Decisiva não será, mas é certamente muito importante ver os candidatos em pessoa e observar como se enfrentam. Na verdade, como sempre consideraram muitos analistas, o que o candidato tem de fazer para ganhar não é derrotar o outro na discussão substantiva, mas apresentar-se como “presidenciável” – melhor do que o seu próprio estereótipo e sem os defeitos que lhe atribuem os inimigos.

A Sky News mostrou aquilo a que se chama “a frase assassina” que ocorreu em muitos debates; quando um dos contendores diz alguma coisa, que até pode ser um aparte (e geralmente é) que desarma o adversário. Como entre Reagan e Mondale, em 1984. Disse o Ronald: “Disseram-me para não atacar pessoalmente o Sr. Mondale; prometo que não vou usar contra a ele a sua juventude e inexperiência!”. Mondale, mais novo, sorriu desarmado, e a partir daí quem deu cartas foi Reagan.

Ontem, a situação era semelhante; tanto Trump como Clinton precisavam de deitar abaixo as péssimas imagens que têm vindo a construir sobre si próprios. O empresário tinha de mostrar que atrás da arrogância está um homem conhecedor dos problemas, calmo e ponderado quando se trata de os avaliar, suficientemente confiável para deter os códigos nucleares que podem destruir o planeta. A ex-primeira dama, senadora e ministra, tem de convencer que não é a calculista dissimulada que diz o que for preciso só para ganhar, a representante de toda a falsidade que os eleitores já estão fartos de aturar aos políticos.

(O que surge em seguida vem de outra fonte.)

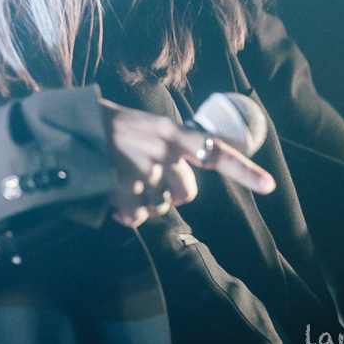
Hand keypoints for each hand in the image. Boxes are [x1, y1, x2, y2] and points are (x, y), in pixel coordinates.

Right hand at [98, 98, 275, 227]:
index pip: (216, 152)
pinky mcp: (124, 193)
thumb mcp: (150, 126)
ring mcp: (144, 174)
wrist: (74, 128)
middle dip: (172, 191)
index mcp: (172, 132)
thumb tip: (184, 185)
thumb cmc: (114, 128)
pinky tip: (114, 196)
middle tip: (148, 176)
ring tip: (124, 181)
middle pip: (187, 192)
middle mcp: (163, 153)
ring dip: (147, 201)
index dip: (244, 171)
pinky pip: (138, 217)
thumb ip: (173, 147)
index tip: (269, 187)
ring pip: (162, 206)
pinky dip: (127, 213)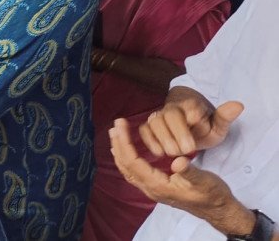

Considerando, estas premissas, é justo dizer que Hillary ganhou. Usando outras também, pois os comentadores são quase unânimes neste ponto e as primeiras sondagens também reconhecem a vitória da senhora. Na da CNN/ORC, por exemplo, 62% consideram que Clinton ganhou, contra 27% para Trump.

Vendo o debate sem levar em conta as propostas dos dois campos, ou seja, despolitizando a discussão para nos atermos apenas nos aspectos cosméticos, muito importantes, também Hillary se saiu melhor. Mostrou que conhecia as questões e os números, apresentou soluções concretas. Manteve-se sempre sorridente e controlada, recebendo os ataques de Trump com um sorriso de ligeiro desdém – como quem diz “estão a ver como este tipo é impossível?” Tratou o adversário por Donald, enquanto Trump sempre se referia a Hillary como “ela”, uma deselegância. E atacou o adversário com precisão, lembrando que ele não quer mostrar as declarações de IRS, que talvez não seja tão rico – logo, não tão bem sucedido – como aparenta, e expondo a falta de soluções de Trump para uma série de questões. (Naquelas que Trump tem soluções limitou-se a dizer que discorda, sem as considerar absurdas.)

Trump, por outro lado, perdeu a compostura várias vezes, tentou ligar Hillary a “trinta anos, de governação democrática” o que é manifestamente falso, uma vez que no período do marido presidente Bill, ela não tinha quaisquer poderes e no de Obama foi Secretária de Estado, ou seja, Ministra dos Negócios Estrangeiros, sem influência na política interna do país. Além disso entre Clinton e Obama fica Bush filho, e antes de Clinton houve Bush pai e Reagan, pelo que é difícil falar em 30 ou 50 anos de politicas democráticas.

Trump esteve muito mais calmo e cordato do que é habitual nas suas apresentações a solo, e teve o cuidado de não hostilizar os negros e os hispânicos, mas não resistiu quanto aos muçulmanos, que são 3,3 milhões, cerca de 1% da população. Também não resistiu a atacar o México e a China, política que só é apoiada por uma minoria dos eleitores e, segundo as pesquisas de opinião, não convence a maioria de hesitantes.

O que os americanos puderam ver ontem foi a opção entre terem a casa dirigida por um pai impetuoso, que chega do trabalho a bramar contra a hostilidade do mundo lá fora e a distribuir meia dúzia de estaladões para meter os miúdos na ordem, ou uma mãe meticulosa, que garante as refeições a horas e os banhos tomados, mas leniente quanto aos vizinhos inconvenientes.

Ainda haverá três debates. Correcções serão feitas em ambos os campos. Os indecisos, que são quem decide, ainda hesitarão por mais algum tempo. E nós, os que não podemos votar numa eleição que definirá uma boa parte do nosso futuro, continuamos expectantes.